Please return every line in the following data that includes the string "system".

Source material:
BEGIN
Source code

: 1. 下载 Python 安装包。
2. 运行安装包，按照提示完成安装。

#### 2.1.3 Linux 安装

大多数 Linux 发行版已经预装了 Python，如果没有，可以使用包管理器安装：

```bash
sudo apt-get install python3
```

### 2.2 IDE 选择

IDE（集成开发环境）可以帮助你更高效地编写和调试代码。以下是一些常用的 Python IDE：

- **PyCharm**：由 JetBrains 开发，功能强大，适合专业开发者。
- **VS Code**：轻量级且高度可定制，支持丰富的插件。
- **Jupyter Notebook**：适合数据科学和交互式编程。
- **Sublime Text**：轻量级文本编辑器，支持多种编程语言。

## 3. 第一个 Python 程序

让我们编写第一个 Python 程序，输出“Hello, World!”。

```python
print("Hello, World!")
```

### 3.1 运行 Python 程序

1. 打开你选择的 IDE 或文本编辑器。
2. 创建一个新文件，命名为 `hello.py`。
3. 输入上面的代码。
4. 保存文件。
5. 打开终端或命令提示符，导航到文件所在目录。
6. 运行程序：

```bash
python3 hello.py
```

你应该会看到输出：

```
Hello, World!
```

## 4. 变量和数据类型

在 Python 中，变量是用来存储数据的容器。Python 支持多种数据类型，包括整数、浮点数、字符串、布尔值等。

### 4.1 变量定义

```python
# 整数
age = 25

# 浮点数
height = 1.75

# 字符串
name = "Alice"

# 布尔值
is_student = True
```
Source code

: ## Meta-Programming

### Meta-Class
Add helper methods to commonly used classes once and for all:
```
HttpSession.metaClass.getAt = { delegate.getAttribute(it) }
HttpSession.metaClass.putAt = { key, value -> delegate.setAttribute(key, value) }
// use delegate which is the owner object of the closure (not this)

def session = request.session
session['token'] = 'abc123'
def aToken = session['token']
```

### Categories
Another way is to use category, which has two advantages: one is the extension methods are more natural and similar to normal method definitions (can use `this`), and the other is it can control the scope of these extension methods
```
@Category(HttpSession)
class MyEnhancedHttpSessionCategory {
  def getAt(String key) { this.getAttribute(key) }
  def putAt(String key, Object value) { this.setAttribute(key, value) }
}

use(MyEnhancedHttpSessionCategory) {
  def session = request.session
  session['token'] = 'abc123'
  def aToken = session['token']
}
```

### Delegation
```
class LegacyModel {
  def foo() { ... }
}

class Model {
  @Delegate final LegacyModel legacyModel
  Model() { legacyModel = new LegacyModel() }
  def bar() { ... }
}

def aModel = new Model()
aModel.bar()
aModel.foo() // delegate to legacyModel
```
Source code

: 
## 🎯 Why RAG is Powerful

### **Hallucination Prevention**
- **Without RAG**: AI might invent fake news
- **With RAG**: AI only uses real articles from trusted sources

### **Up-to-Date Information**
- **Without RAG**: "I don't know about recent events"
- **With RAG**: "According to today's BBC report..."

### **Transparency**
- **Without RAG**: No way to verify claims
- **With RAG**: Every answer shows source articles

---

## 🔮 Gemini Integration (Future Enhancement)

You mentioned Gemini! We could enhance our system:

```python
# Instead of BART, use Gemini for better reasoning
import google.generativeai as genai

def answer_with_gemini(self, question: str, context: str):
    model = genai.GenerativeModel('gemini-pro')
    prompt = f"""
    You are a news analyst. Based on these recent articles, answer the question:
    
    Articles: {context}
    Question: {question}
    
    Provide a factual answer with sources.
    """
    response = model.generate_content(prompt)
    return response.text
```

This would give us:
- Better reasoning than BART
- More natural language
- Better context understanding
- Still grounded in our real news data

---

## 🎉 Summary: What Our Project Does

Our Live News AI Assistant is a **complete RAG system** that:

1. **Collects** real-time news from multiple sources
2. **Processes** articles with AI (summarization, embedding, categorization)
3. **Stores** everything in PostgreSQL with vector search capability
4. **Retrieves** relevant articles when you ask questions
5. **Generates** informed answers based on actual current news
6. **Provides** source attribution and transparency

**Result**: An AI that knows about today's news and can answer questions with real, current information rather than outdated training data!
END
Answer to the exercise:
You mentioned Gemini! We could enhance our system:
Our Live News AI Assistant is a **complete RAG system** that:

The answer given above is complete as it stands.